Excerpt provided:
----

Chaos doesn’t stop, folks. Not even at weekends!
As you know by now, I’m always on the hunt for chaos.
But not your everyday kind of “bad” chaos.
I’m talking about tech sector chaos. The kind of disruption that rocks life as we know it.
Technologies and companies so influential, they reshape entire markets – and make investors a fortune.
To find these companies, I put them through C.H.A.O.S. – my rigorous, five-step system, where each letter represents a metric that’s critical to a company’s prospects and investment potential.
(Seems fitting, right?)
They’re the same metrics that every high-powered venture capital firm uses. I know this because I pinched my methodology directly from Silicon Valley!
C.H.A.O.S. is a notoriously tough system to crack.
A company needs to score a lofty 85/100 to win my official, “stop-what-you’re-doing-and-buy-this-sucker-right-now” recommendation.
Suffice it to say, hitting that magical 85-point level isn’t easy.
And throughout history, only seven companies have scored a perfect 100.
Go here to find out who they are – and get full details on how C.H.A.O.S. works.
Let’s get to today’s next company…
Brightcove… But Bright Prospects?
Headquartered in Boston, Brightcove Inc. (BCOV) is a global provider of online video services. The company’s flagship product, Video Cloud, is a cloud-based platform that allows customers to publish and distribute their videos – be it web content or online marketing – to PCs, smartphones, tablets, and smart TVs.
It’s a relative newbie on Wall Street, having hit the market in February 2012 at $14.50 per share. Within six weeks, shares had run to $25.50.
Alas, that level remains the stock’s all-time high, as the price has tumbled to $7.95.
However, a few days ago, the trading volume on Brightcove shares surged above its three-month average. Which got me wondering… is chaos brewing?
Let’s find out…
On Wednesday, Brightcove delivered strong earnings results, exceeding both sales and profit expectations.
It continued a trend that’s seen Brightcove beat estimates in eight of its last nine earnings reports.

----

Stated problem: Reproduce verbatim the stretch of the Brightcove piece from "I’m talking about" through "(Seems fitting, right?)".

Material:
----

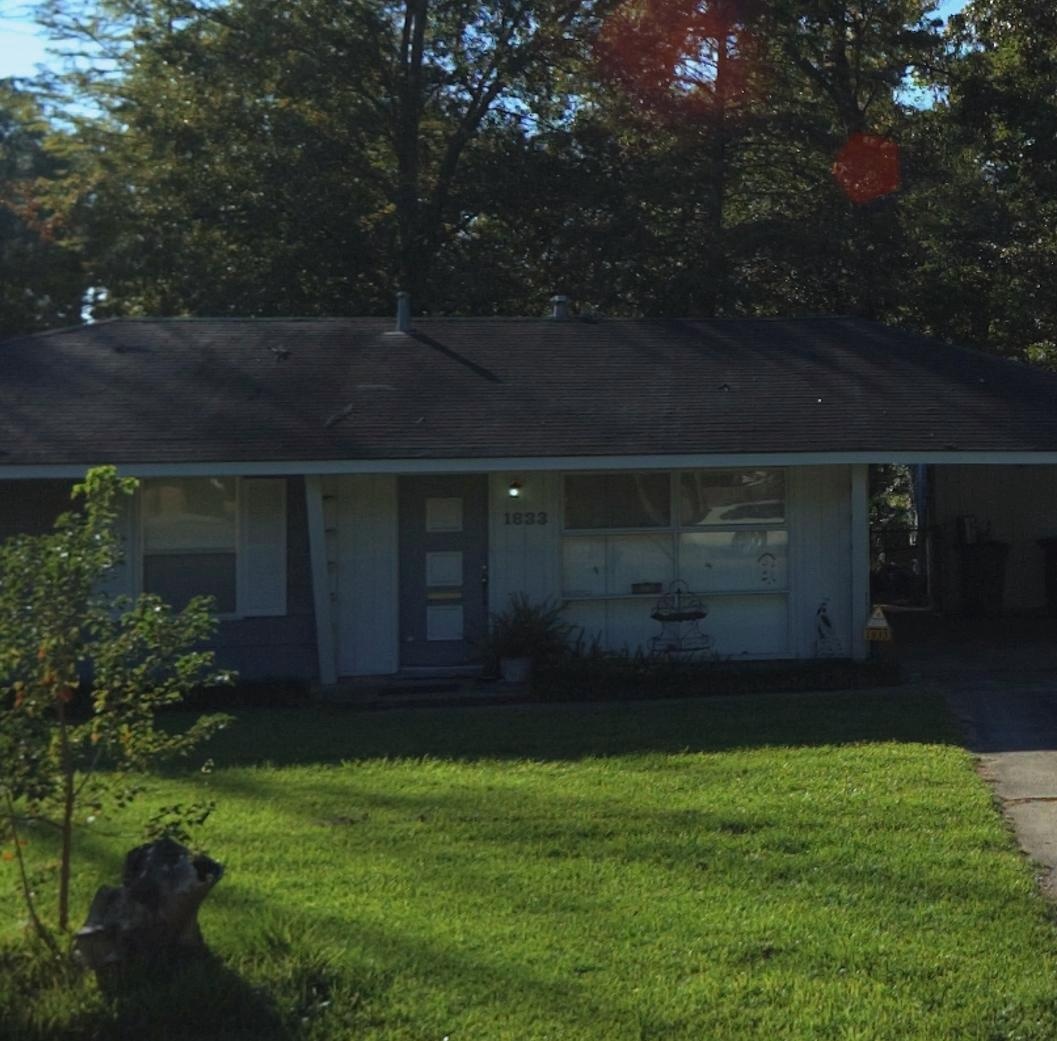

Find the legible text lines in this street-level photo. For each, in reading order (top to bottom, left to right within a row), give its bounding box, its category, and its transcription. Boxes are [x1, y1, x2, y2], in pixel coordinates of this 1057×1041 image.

[503, 511, 549, 526] StreetNumber: 1833
[864, 630, 889, 640] StreetNumber: 1833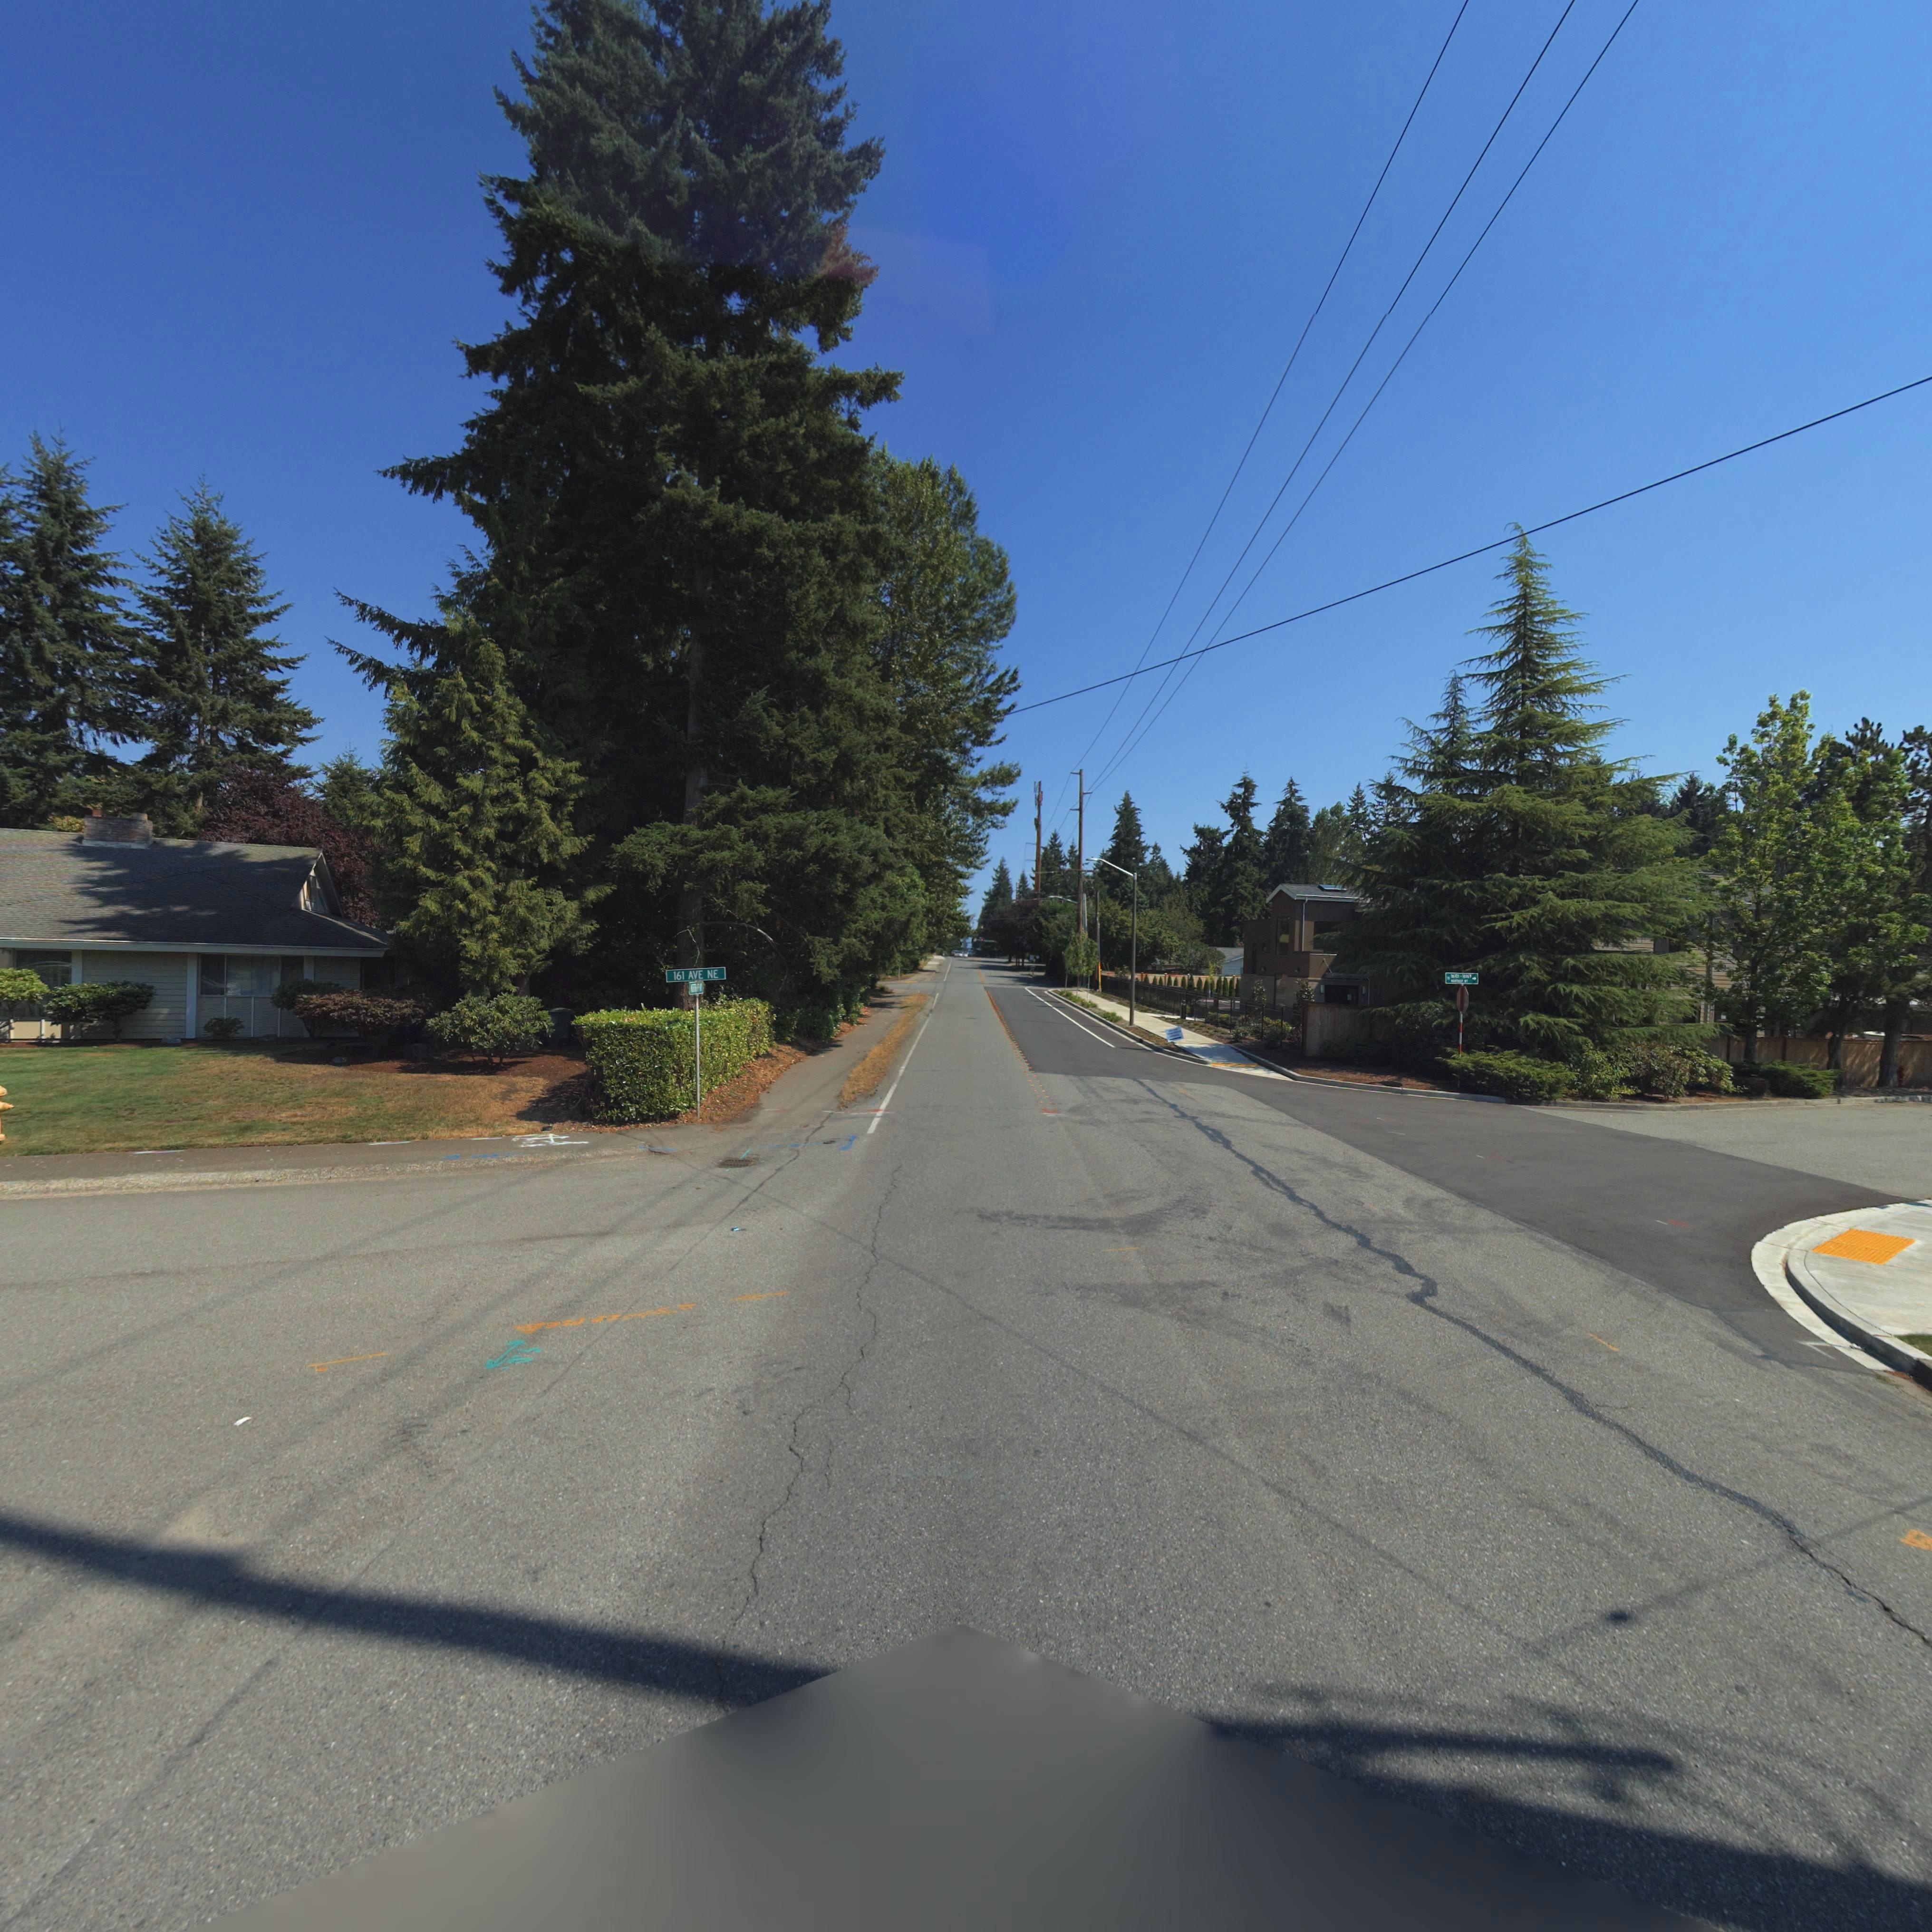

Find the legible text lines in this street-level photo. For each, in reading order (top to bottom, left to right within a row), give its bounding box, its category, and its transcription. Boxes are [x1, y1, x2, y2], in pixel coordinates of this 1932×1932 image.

----

Problem solution:
I’m talking about tech sector chaos. The kind of disruption that rocks life as we know it.
Technologies and companies so influential, they reshape entire markets – and make investors a fortune.
To find these companies, I put them through C.H.A.O.S. – my rigorous, five-step system, where each letter represents a metric that’s critical to a company’s prospects and investment potential.
(Seems fitting, right?)